L’investissement est en retrait à 18% de la valeur ajoutée contre 21% en moyenne sur la période 2011-2013. L’Observatoire remarque un manque de dynamisme des vins effervescents. Le taux de vieillissement atteint 65% contre 59% pour les vins tranquilles.

L’endettement n’est pas préoccupant. Il est stable à 29% du total du bilan. C’est la Champagne qui en porte la moitié. La capacité théorique de désendettement est stable pour la Champagne (4,8 années d’EBITDA), en retrait pour les effervescents (3,4 années d’EBITDA) et en hausse pour les vins tranquilles (5,4 années d’EBITDA).

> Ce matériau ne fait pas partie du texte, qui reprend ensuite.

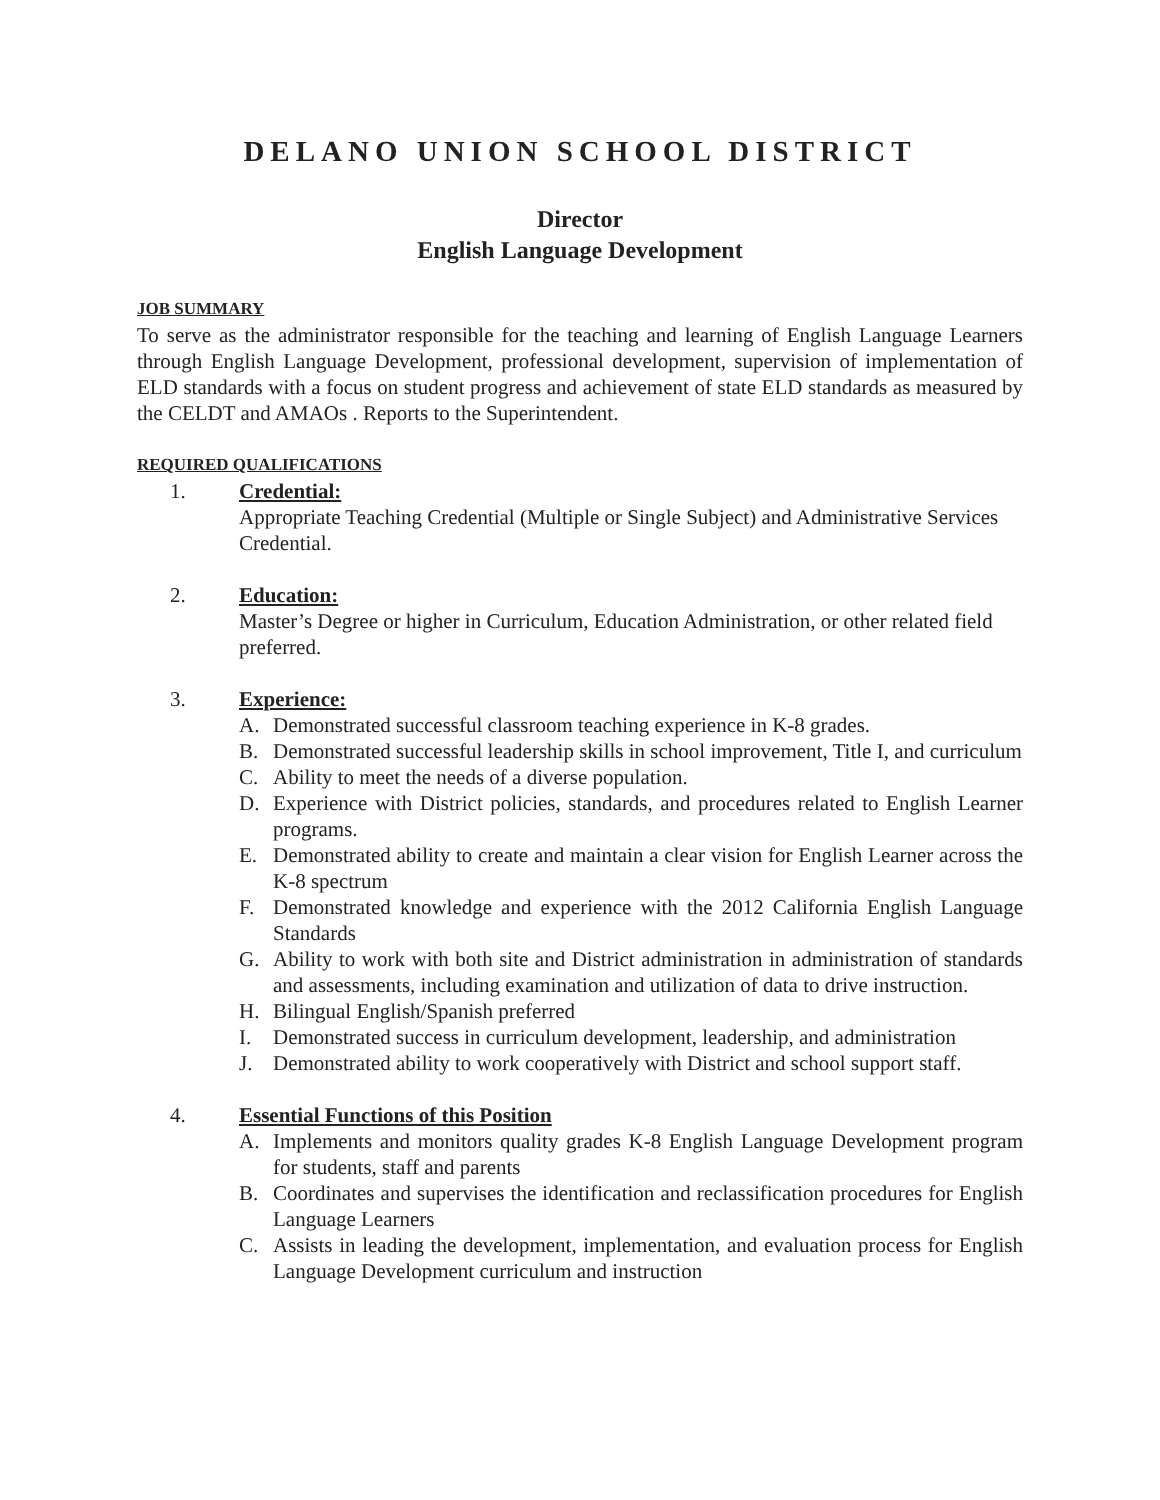DELANO UNION SCHOOL DISTRICT
Director
English Language Development
JOB SUMMARY
To serve as the administrator responsible for the teaching and learning of English Language Learners through English Language Development, professional development, supervision of implementation of ELD standards with a focus on student progress and achievement of state ELD standards as measured by the CELDT and AMAOs . Reports to the Superintendent.
REQUIRED QUALIFICATIONS
1. Credential:
Appropriate Teaching Credential (Multiple or Single Subject) and Administrative Services Credential.
2. Education:
Master’s Degree or higher in Curriculum, Education Administration, or other related field preferred.
3. Experience:
A. Demonstrated successful classroom teaching experience in K-8 grades.
B. Demonstrated successful leadership skills in school improvement, Title I, and curriculum
C. Ability to meet the needs of a diverse population.
D. Experience with District policies, standards, and procedures related to English Learner programs.
E. Demonstrated ability to create and maintain a clear vision for English Learner across the K-8 spectrum
F. Demonstrated knowledge and experience with the 2012 California English Language Standards
G. Ability to work with both site and District administration in administration of standards and assessments, including examination and utilization of data to drive instruction.
H. Bilingual English/Spanish preferred
I. Demonstrated success in curriculum development, leadership, and administration
J. Demonstrated ability to work cooperatively with District and school support staff.
4. Essential Functions of this Position
A. Implements and monitors quality grades K-8 English Language Development program for students, staff and parents
B. Coordinates and supervises the identification and reclassification procedures for English Language Learners
C. Assists in leading the development, implementation, and evaluation process for English Language Development curriculum and instruction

Progression de la rentabilité des effervescents

Enfin, la rentabilité des capitaux investis est en léger retrait en 2014 : le ROCE (return on capital employed) s’établit à environ 5%. Cette baisse est liée à la baisse de rentabilité en Champagne, notamment au sein des entreprises Leader, et en Aquitaine. A l’inverse, les effervescents et les vins tranquilles hors Aquitaine sont en progression. Par ailleurs, les entreprises réalisant entre 2 et 5 millions de chiffre d’affaires voient leur ROCE devancer celui des entreprises ayant un chiffre d’affaires compris entre 5 et 10 millions d’euros et 50 et 100 millions d’euros.

Au final, l’Observatoire conclut à un profil de risque légèrement amélioré par rapport à 2013. 37% des entreprises ont un risque faible contre 34% une année auparavant. De même, 49% ont un profil de risque moyen contre 52% en 2013. Enfin, 14% ont un risque fort.